Les agents correctionnels dans les prisons pour adultes sont responsables de la gestion, du contrôle et de la sécurité des personnes en détention.
S'ils peuvent parfois s'attendre à des comportements inadéquats des détenus, les agents peuvent aussi en vivre de la part de leurs collègues ou de leurs supérieurs, a remarqué Michelle Brend, professeure adjointe à l'École de travail social et de criminologie de l'Université Laval.
«Il y a plusieurs personnes qui ont signalé qu'il y a un grand problème au sujet de leur bien-être», a-t-elle expliqué après s'être penchée sur ce problème dans une étude.
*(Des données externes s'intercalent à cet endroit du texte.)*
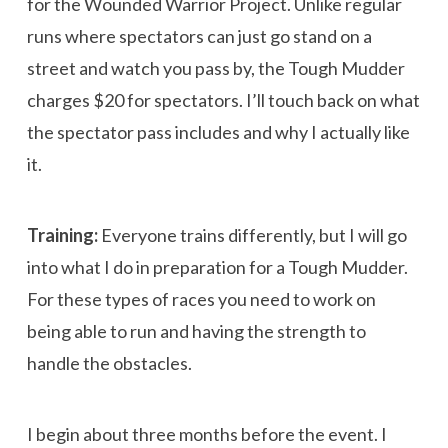
for the Wounded Warrior Project. Unlike regular
runs where spectators can just go stand on a
street and watch you pass by, the Tough Mudder
charges $20 for spectators. I’ll touch back on what
the spectator pass includes and why I actually like
it.
Training:
Everyone trains differently, but I will go
into what I do in preparation for a Tough Mudder.
For these types of races you need to work on
being able to run and having the strength to
handle the obstacles.
I begin about three months before the event. I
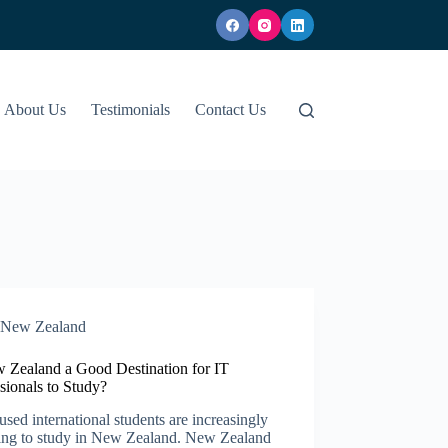
About Us
Testimonials
Contact Us
New Zealand​
w Zealand a Good Destination for IT
sionals to Study?
used international students are increasingly
ing to study in New Zealand. New Zealand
En sondant 77 agents correctionnels, elle a constaté que 30 d'entre eux ont fait part dans des commentaires d'un système qui est brisé, où peu de suivi est parfois réalisé après des événements jugés traumatisants.
«D'après ce que j'ai vu au travail, la pression la plus forte sur la santé mentale du personnel ne vient pas des détenus, mais de la direction», a notamment témoigné un agent dans le contexte de l'étude.
«Le personnel est agressé quotidiennement et il n'y a jamais de changement. (...) Ils ne se soucient tout simplement pas de nous», a raconté un autre.
Une personne a également relaté que des pairs peuvent se moquer si quelqu'un n'est pas capable de gérer quelque chose. Elle a mentionné qu'un responsable l'avait menacée d'envoyer des détenus chez elle pour la tuer.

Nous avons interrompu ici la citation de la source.